My dear brothers and sisters, may your homes be filled with love and courtesy and with the Spirit of the Lord. Love your families. If there are disagreements or contentions among you, I urge you to settle them. Settle them now. Said the Savior, There shall “be no disputations among you. … For verily, verily I say unto you, he that hath the spirit of contention is not of me, but is of the devil, who is the father of contention, and he stirreth up the hearts of men to contend with anger, one with another. But behold, this is not my doctrine … but this is my doctrine, that such things should be done away.”

As your humble servant, I echo the words of King Benjamin in his address to his people, when he said, “I have not commanded you to … think that I of myself am more than a mortal man.

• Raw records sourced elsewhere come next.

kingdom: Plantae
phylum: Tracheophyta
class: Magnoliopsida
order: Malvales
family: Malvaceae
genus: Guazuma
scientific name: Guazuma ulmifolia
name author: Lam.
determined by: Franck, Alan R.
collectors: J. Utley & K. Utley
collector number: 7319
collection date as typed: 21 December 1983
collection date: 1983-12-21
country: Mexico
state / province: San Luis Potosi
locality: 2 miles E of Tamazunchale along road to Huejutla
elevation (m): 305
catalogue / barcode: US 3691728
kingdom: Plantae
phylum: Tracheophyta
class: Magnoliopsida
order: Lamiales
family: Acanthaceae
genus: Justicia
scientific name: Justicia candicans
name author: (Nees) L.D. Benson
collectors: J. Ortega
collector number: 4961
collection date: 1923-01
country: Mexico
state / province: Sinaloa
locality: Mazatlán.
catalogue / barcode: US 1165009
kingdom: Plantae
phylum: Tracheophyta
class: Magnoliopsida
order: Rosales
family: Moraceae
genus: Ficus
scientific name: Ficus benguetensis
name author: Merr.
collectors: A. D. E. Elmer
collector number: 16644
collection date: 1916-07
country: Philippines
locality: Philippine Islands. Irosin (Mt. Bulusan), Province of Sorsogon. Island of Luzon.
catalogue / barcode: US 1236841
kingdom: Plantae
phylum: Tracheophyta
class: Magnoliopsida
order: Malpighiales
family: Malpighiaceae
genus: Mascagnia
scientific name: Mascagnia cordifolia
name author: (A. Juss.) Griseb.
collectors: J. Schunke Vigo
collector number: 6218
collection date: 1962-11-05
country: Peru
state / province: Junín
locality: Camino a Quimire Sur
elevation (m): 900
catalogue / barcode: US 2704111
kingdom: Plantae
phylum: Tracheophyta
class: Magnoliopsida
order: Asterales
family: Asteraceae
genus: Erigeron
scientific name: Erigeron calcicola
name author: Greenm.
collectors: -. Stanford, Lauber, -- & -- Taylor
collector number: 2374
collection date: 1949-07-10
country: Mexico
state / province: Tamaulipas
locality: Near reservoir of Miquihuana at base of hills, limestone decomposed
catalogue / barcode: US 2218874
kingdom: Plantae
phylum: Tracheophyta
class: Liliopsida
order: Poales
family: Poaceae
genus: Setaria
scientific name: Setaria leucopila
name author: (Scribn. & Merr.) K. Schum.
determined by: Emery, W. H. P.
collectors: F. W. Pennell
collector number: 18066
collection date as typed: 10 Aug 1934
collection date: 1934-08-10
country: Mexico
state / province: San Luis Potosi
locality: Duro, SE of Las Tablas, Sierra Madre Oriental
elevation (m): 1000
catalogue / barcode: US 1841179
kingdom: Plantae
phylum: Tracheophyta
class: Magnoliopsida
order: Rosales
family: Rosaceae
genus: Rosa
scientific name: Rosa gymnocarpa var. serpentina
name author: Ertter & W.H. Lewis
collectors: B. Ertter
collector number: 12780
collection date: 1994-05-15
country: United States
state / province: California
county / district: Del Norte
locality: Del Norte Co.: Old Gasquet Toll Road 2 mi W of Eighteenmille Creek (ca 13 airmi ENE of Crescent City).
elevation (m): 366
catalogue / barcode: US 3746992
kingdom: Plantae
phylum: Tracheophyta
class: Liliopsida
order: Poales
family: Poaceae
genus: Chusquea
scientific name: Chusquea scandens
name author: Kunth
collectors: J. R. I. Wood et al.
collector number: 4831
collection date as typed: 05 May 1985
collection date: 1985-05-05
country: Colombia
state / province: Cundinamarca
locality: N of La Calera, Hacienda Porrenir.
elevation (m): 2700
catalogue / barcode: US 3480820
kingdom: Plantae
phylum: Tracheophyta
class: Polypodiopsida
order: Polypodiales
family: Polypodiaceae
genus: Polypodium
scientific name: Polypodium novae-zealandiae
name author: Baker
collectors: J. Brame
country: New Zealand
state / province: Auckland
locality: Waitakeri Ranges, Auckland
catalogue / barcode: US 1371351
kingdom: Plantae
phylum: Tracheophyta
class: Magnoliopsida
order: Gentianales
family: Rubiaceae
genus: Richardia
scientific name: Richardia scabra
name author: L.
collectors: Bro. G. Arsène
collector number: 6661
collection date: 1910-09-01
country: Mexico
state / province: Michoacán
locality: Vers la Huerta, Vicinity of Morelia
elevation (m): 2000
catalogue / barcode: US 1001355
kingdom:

But I am like as yourselves, subject to all manner of infirmities in body and mind; yet I have been chosen … by the hand of the Lord … and have been kept and preserved by his matchless power, to serve you with all the might, mind and strength which the Lord hath granted unto me.” My beloved brothers and sisters, I desire with all my heart to do God’s will and to serve Him and to serve you.

Now, as we leave this conference, I invoke the blessings of heaven upon each of you. May you who are away from your homes return to them safely. May you ponder the truths you have heard, and may they help you to become even better than you were when conference began two days ago.

Until we meet again in six months’ time, I ask the Lord’s blessings to be upon you and, indeed, upon all of us, and I do so in His holy name—even Jesus Christ, our Lord and Savior, Amen.